Permalink
Commits on Dec 16, 2014
  1. Checking in changes prior to tagging of version 2.72.

    dormando committed Dec 16, 2014
    Changelog diff is:
    
    diff --git a/CHANGES b/CHANGES
    index a6b2872..441b328 100644
    --- a/CHANGES
    +++ b/CHANGES
    @@ -1,3 +1,29 @@
    +2014-12-15: Release version 2.72
    +
    +   * Work with DBD::SQLite's latest lock errors (dormando <dormando@rydia.net>)
    +
    +   * remove update_host_property (Eric Wong <e@80x24.org>)
    +
    +   * remove users of unreachable_fids table (Eric Wong <e@80x24.org>)
    +
    +   * monitor: batch MySQL device table updates (Eric Wong <normalperson@yhbt.net>)
    +
    +   * monitor: defer DB updates until all HTTP requests are done (Eric Wong <normalperson@yhbt.net>)
    +
    +   * connection/poolable: defer expiry of timed out connections (Eric Wong <e@80x24.org>)
    +
    +   * connection/poolable: disable watch_write before retrying write (Eric Wong <normalperson@yhbt.net>)
    +
    +   * connection/poolable: do not write before event_write (Eric Wong <normalperson@yhbt.net>)
    +
    +   * add conn_pool_size configuration option (Eric Wong <normalperson@yhbt.net>)
    +
    +   * enable TCP keepalives for iostat watcher sockets (Eric Wong <normalperson@yhbt.net>)
    +
    +   * host: add "readonly" state to override device "alive" state (Eric Wong <normalperson@yhbt.net>)

Stored items:
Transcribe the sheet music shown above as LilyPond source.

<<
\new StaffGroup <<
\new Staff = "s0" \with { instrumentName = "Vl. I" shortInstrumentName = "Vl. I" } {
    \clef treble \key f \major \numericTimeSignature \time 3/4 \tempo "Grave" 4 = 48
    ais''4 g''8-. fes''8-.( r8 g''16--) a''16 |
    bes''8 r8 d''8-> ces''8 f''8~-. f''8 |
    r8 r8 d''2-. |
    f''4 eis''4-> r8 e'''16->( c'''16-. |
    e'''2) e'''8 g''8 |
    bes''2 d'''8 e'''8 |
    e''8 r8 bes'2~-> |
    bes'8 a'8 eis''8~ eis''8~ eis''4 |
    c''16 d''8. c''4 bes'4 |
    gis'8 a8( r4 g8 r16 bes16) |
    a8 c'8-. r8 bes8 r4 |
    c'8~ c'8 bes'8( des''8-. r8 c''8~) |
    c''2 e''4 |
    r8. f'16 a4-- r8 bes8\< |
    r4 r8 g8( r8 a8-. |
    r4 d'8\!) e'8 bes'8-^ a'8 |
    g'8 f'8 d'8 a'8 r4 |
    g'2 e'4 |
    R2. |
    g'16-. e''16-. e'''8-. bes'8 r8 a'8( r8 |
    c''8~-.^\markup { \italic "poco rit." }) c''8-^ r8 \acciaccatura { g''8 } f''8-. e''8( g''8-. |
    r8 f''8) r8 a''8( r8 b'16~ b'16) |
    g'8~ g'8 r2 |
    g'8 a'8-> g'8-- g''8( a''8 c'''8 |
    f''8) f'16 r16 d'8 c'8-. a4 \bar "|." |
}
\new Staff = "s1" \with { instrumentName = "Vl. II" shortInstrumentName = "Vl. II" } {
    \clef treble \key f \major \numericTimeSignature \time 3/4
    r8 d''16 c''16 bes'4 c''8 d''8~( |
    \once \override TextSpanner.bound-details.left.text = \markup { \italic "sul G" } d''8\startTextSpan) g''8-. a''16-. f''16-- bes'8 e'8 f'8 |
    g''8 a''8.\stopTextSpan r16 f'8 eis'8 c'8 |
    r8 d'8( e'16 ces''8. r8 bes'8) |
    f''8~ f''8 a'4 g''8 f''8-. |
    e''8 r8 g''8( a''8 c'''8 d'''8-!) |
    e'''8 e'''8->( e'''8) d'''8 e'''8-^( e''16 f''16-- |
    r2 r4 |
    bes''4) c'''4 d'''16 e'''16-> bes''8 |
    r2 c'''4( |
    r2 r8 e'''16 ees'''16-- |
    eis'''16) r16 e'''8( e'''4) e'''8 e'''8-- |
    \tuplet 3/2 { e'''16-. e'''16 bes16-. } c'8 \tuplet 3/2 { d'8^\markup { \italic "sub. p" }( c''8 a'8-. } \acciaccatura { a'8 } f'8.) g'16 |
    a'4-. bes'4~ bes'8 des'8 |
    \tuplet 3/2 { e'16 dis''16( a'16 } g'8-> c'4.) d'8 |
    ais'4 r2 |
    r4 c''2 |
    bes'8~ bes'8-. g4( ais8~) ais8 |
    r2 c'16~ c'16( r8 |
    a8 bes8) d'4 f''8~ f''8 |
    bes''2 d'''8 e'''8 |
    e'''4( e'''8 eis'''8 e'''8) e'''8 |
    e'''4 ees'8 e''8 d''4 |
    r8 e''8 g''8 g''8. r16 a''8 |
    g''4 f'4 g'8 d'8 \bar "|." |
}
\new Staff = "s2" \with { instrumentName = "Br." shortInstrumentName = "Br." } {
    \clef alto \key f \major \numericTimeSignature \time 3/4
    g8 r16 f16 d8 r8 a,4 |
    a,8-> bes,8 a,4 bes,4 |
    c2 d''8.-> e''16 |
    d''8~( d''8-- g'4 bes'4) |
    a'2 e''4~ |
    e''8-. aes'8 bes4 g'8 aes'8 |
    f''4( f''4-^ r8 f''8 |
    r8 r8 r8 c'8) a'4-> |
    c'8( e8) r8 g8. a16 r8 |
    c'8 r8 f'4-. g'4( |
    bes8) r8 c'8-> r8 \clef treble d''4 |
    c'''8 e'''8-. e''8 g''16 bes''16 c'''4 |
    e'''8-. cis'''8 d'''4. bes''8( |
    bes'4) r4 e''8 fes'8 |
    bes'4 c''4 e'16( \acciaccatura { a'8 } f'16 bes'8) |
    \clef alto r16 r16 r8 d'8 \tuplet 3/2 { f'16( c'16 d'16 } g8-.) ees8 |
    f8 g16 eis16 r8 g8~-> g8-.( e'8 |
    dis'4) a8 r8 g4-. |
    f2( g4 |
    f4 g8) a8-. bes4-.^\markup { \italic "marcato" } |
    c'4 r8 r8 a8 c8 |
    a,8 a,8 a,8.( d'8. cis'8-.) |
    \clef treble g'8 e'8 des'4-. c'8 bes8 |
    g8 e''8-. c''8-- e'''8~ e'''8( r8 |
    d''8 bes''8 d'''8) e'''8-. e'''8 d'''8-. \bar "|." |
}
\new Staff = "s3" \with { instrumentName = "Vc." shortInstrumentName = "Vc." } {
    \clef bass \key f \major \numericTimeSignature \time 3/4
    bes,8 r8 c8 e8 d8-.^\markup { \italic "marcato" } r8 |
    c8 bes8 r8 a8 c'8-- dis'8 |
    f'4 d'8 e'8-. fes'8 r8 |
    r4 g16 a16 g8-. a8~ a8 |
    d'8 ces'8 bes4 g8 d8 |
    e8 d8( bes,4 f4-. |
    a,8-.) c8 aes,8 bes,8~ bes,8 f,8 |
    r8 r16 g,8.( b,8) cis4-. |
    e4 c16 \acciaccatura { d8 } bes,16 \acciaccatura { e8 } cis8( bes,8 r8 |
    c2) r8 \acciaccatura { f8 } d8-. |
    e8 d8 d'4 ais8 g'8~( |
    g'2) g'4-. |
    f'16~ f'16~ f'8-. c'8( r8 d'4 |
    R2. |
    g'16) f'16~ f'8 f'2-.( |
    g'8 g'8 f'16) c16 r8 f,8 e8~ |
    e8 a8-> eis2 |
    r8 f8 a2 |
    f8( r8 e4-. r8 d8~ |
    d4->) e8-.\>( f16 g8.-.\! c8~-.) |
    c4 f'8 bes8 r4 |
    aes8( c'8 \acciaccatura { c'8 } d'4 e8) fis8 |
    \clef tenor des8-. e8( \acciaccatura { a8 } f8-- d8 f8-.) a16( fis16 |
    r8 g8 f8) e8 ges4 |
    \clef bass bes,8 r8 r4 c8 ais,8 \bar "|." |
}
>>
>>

**Actions to take:**
a - According to the changelog diff on the commit page, which version was released on 2014-12-15?
b - Update the commit page text between "dormando committed Dec" and "update_host_property (Eric Wong <e@80x24.org>)", inclusive, putting "busy errors" in place of "lock errors".

**Numbered responses:**
a - Version 2.72.

b -
dormando committed Dec 16, 2014
    Changelog diff is:
    
    diff --git a/CHANGES b/CHANGES
    index a6b2872..441b328 100644
    --- a/CHANGES
    +++ b/CHANGES
    @@ -1,3 +1,29 @@
    +2014-12-15: Release version 2.72
    +
    +   * Work with DBD::SQLite's latest busy errors (dormando <dormando@rydia.net>)
    +
    +   * remove update_host_property (Eric Wong <e@80x24.org>)